Downtown's 596-room Omni William Penn, open since 1916 with a lobby still radiating of old-school grandeur, is a longtime favorite for big functions. A whopping 52,000 square feet of meeting and function space is broken into 38 rooms (some can be combined). A full slate of A/V services and facilities, high-speed Internet, videoconferencing, and 24-hour on-site technicians are available. Rooms include Wi-Fi (complimentary throughout the hotel if you're a member of their Select Guest loyalty program, which costs nothing to sign up for), two dual-line phones, large work desks, flat-screen TVs, and, in more deluxe suites, full-service kitchenettes and wet bars. The restaurant, The Terrace Room, is located in the lobby.
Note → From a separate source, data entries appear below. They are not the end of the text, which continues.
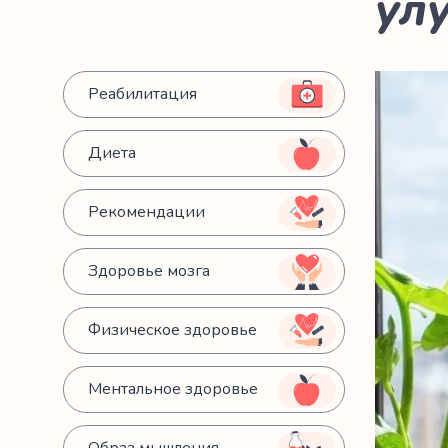
ул
Реабилитация
Диета
Рекомендации
Здоровье мозга
Физическое здоровье
Ментальное здоровье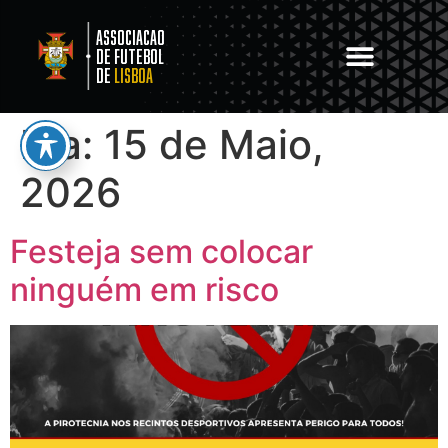
Associacao
de Futebol
de
Lisboa
Dia:
15 de Maio,
2026
Festeja sem colocar
ninguém em risco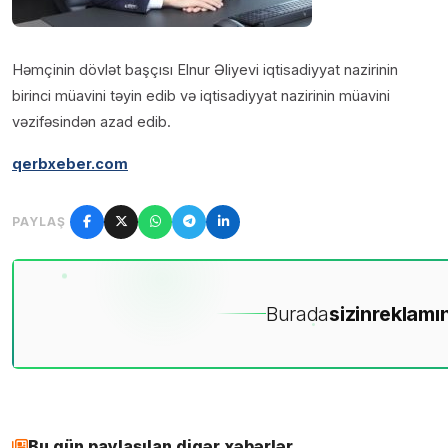
Həmçinin dövlət başçısı Elnur Əliyevi iqtisadiyyat nazirinin
birinci müavini təyin edib və iqtisadiyyat nazirinin müavini
vəzifəsindən azad edib.
qerbxeber.com
PAYLAŞ
Burada
sizin
reklamın
Bu gün paylaşılan digər xəbərlər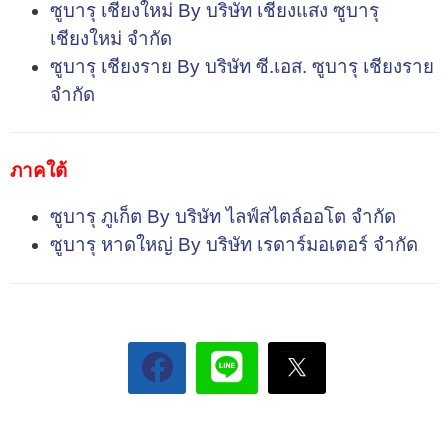
ซูบารุ เชียงใหม่ By บริษัท เชียงแสง ซูบารุ
เชียงใหม่ จำกัด
ซูบารุ เชียงราย By บริษัท ซี.เอส. ซูบารุ เชียงราย
จำกัด
ภาคใต้
ซูบารุ ภูเก็ต By บริษัท ไลฟ์สไตล์ออโต จำกัด
ซูบารุ หาดใหญ่ By บริษัท เรดาร์มอเตอร์ จำกัด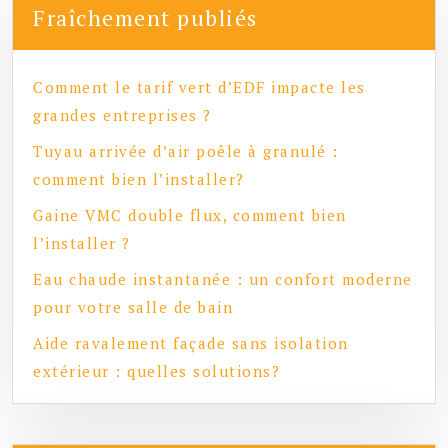
Fraîchement publiés
Comment le tarif vert d’EDF impacte les
grandes entreprises ?
Tuyau arrivée d’air poêle à granulé :
comment bien l’installer?
Gaine VMC double flux, comment bien
l’installer ?
Eau chaude instantanée : un confort moderne
pour votre salle de bain
Aide ravalement façade sans isolation
extérieur : quelles solutions?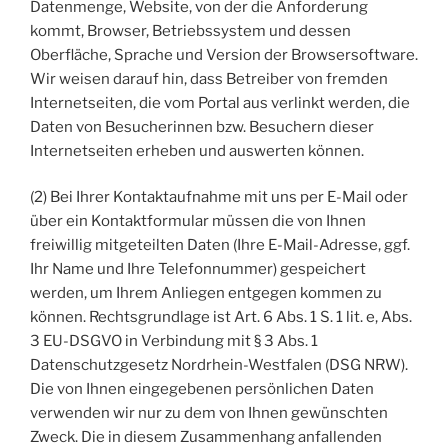
Datenmenge, Website, von der die Anforderung
kommt, Browser, Betriebssystem und dessen
Oberfläche, Sprache und Version der Browsersoftware.
Wir weisen darauf hin, dass Betreiber von fremden
Internetseiten, die vom Portal aus verlinkt werden, die
Daten von Besucherinnen bzw. Besuchern dieser
Internetseiten erheben und auswerten können.
(2) Bei Ihrer Kontaktaufnahme mit uns per E-Mail oder
über ein Kontaktformular müssen die von Ihnen
freiwillig mitgeteilten Daten (Ihre E-Mail-Adresse, ggf.
Ihr Name und Ihre Telefonnummer) gespeichert
werden, um Ihrem Anliegen entgegen kommen zu
können. Rechtsgrundlage ist Art. 6 Abs. 1 S. 1 lit. e, Abs.
3 EU-DSGVO in Verbindung mit § 3 Abs. 1
Datenschutzgesetz Nordrhein-Westfalen (DSG NRW).
Die von Ihnen eingegebenen persönlichen Daten
verwenden wir nur zu dem von Ihnen gewünschten
Zweck. Die in diesem Zusammenhang anfallenden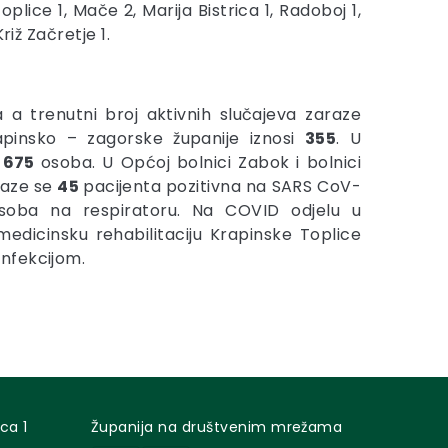
plice 1, Mače 2, Marija Bistrica 1, Radoboj 1,
riž Začretje 1.
a trenutni broj aktivnih slučajeva zaraze
pinsko – zagorske županije iznosi
355
. U
i
675
osoba. U Općoj bolnici Zabok i bolnici
laze se
45
pacijenta pozitivna na SARS CoV-
soba na respiratoru. Na COVID odjelu u
 medicinsku rehabilitaciju Krapinske Toplice
nfekcijom.
ca 1
Županija na društvenim mrežama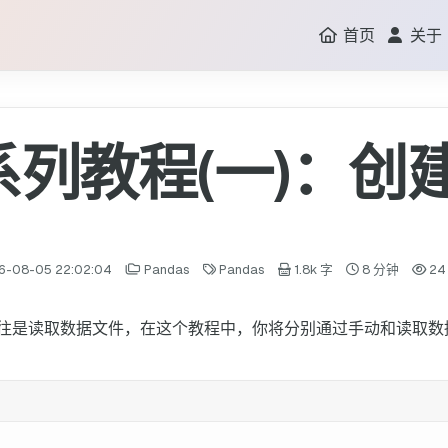
首页
关于
s系列教程(一)：
6-08-05 22:02:04
Pandas
Pandas
1.8k 字
8 分钟
24
往是读取数据文件，在这个教程中，你将分别通过手动和读取数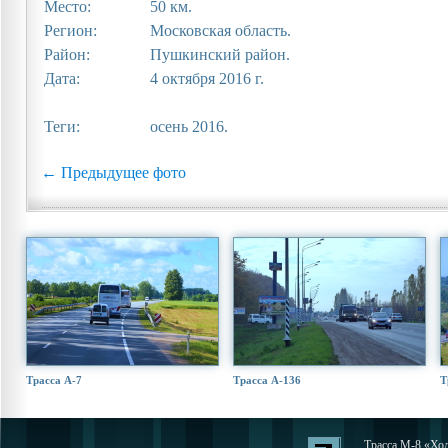
Место:
50 км.
Регион:
Московская область.
Район:
Пушкинский район.
Дата:
4 октября 2016 г.
Теги:
осень 2016.
← Предыдущее фото
Трасса А-7
Трасса А-136
Т
Трасса М-8 «Хол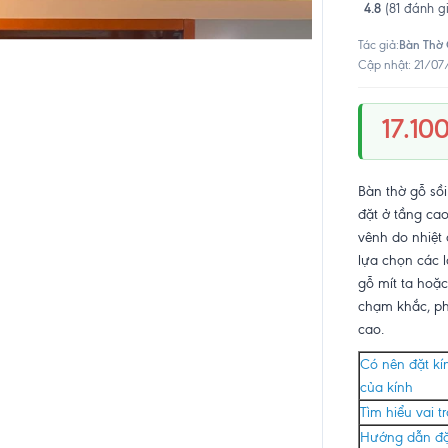
4.8
(81 đánh g
Bàn Thờ
Tác giả:
Cập nhật: 21/07
17.10
Bàn thờ gỗ sồ
đặt ở tầng ca
vênh do nhiệt 
lựa chọn các 
gỗ mít ta hoặc
chạm khắc, ph
cao.
Có nên đặt kín
của kính
Tìm hiểu vai 
Hướng dẫn đặt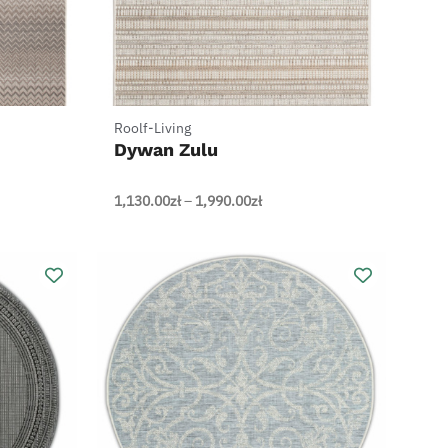
+
Roolf-Living
Dywan Zulu
Zakres
1,130.00
zł
–
1,990.00
zł
cen:
od
0zł
1,130.00zł
do
0zł
1,990.00zł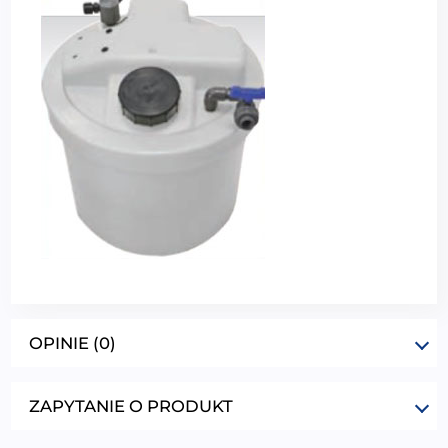
OPINIE (0)
ZAPYTANIE O PRODUKT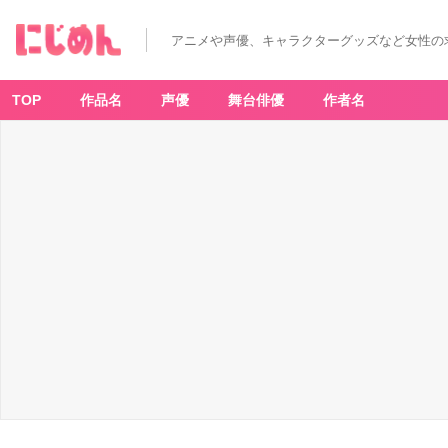
アニメや声優、キャラクターグッズなど女性の
TOP
作品名
声優
舞台俳優
作者名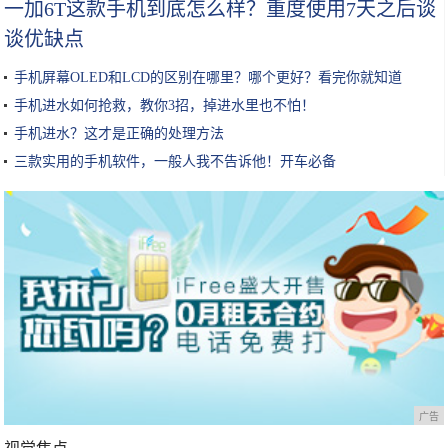
一加6T这款手机到底怎么样？重度使用7天之后谈
谈优缺点
手机屏幕OLED和LCD的区别在哪里？哪个更好？看完你就知道
手机进水如何抢救，教你3招，掉进水里也不怕！
手机进水？这才是正确的处理方法
三款实用的手机软件，一般人我不告诉他！开车必备
广告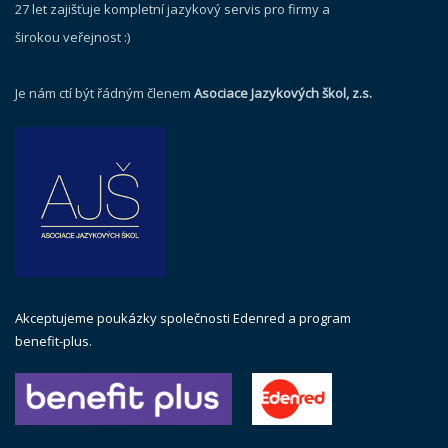
27 let zajišťuje kompletní jazykový servis pro firmy a
širokou veřejnost :)
Je nám ctí být řádným členem
Asociace Jazykových škol, z.s.
Akceptujeme poukázky společnosti Edenred a program
benefit-plus.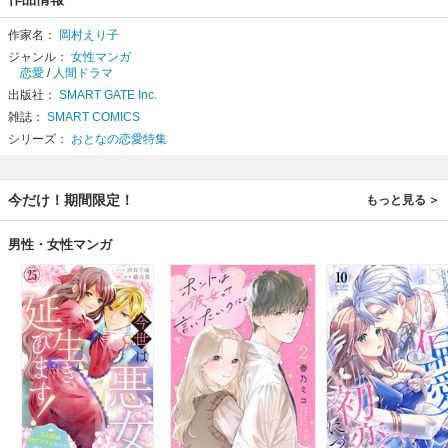
作家名：
岡村えり子
ジャンル：
女性マンガ
恋愛
/
人間ドラマ
出版社：
SMART GATE Inc.
雑誌：
SMART COMICS
シリーズ：
おとなの恋愛特集
今だけ！期間限定！
もっと見る
男性・女性マンガ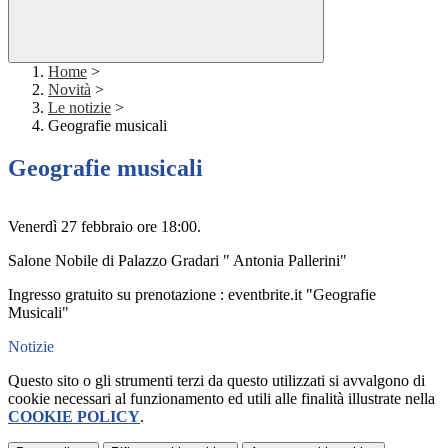
Home
>
Novità
>
Le notizie
>
Geografie musicali
Geografie musicali
Venerdì 27 febbraio ore 18:00.
Salone Nobile di Palazzo Gradari " Antonia Pallerini"
Ingresso gratuito su prenotazione : eventbrite.it "Geografie
Musicali"
Notizie
Questo sito o gli strumenti terzi da questo utilizzati si avvalgono di
cookie necessari al funzionamento ed utili alle finalità illustrate nella
COOKIE POLICY
.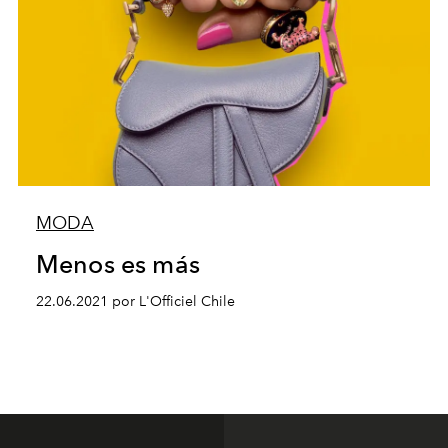
MODA
Menos es más
22.06.2021 por L'Officiel Chile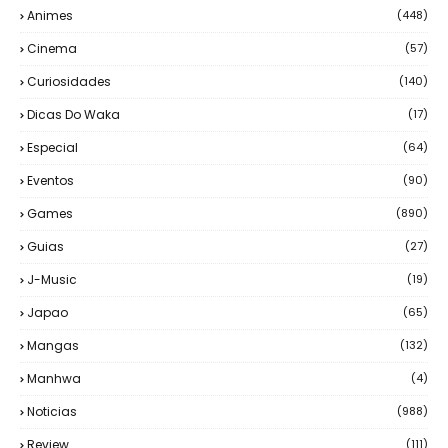
Animes
(448)
Cinema
(57)
Curiosidades
(140)
Dicas Do Waka
(17)
Especial
(64)
Eventos
(90)
Games
(890)
Guias
(27)
J-Music
(19)
Japao
(65)
Mangas
(132)
Manhwa
(4)
Noticias
(988)
Review
(111)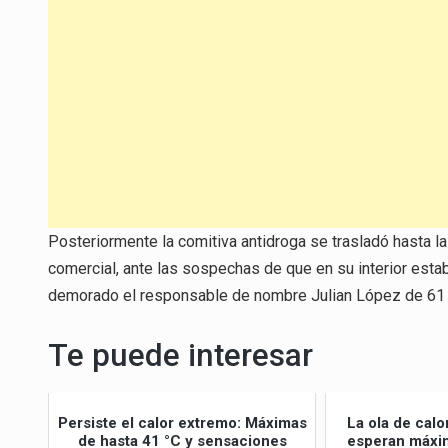
Posteriormente la comitiva antidroga se trasladó hasta la
comercial, ante las sospechas de que en su interior esta
demorado el responsable de nombre Julian López de 61
Te puede interesar
Persiste el calor extremo: Máximas
La ola de calo
de hasta 41 °C y sensaciones
esperan máxim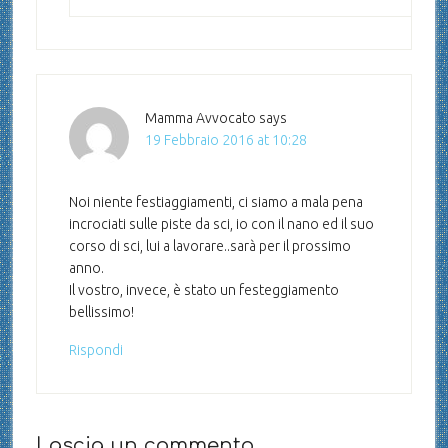
Mamma Avvocato
says
19 Febbraio 2016 at 10:28
Noi niente festiaggiamenti, ci siamo a mala pena
incrociati sulle piste da sci, io con il nano ed il suo
corso di sci, lui a lavorare..sarà per il prossimo
anno.
Il vostro, invece, è stato un festeggiamento
bellissimo!
Rispondi
Lascia un commento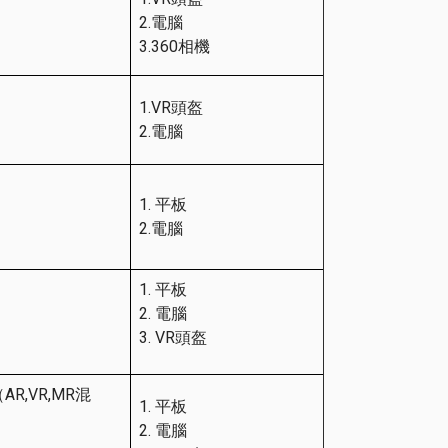
2.電腦
3.360相機
1.VR頭盔
2.電腦
1. 平板
2.電腦
平板
電腦
VR頭盔
,VR,MR混
平板
電腦
）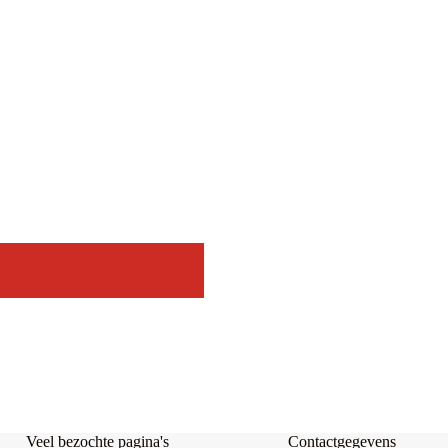
Veel bezochte pagina's
Contactgegevens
Just south of the Allegheny River, across the water from PNC Park, the ten-year-old 300-room Renaissance Pittsburgh Hotel brings contemporary style and colors to its 1906 building. Having served as a hospital, boarding school, and, during parts of the 70s and 90s, a nightclub, there's a fabulous marble staircase in the lobby illuminated by changing colored lights. Business facilities include a full-service business center and concierge lounge, 10,000 square feet of recently renovated meeting space, "function experts" to help coordinate, and in-house A/V equipment at no additional charge. Renovated in 2009, the rooms (some of which boast gorgeous views) include a TV with web access/browser, two-line cordless/speakerphones, and a choice of foam or down pillows. There's an on-site 24-hour fitness center, plus guests are entitled to free access at Gold's Gym (a five-minute walk). Lobby restaurant Braddock's American Brasserie serves French/International comfort food with a "spirit of Pittsburgh local spin"—like braised short rib pierogi and lobster cassoulet—while Whiskey aficionados will relish the whiskey/bourbon-centric Braddock's Bar, which boasts the city's largest collection of whiskeys and bourbon plus delicious Rebellion Cocktails like the Braddock Smash (Maker's Mark, bitters, fresh sours, and muddled berries).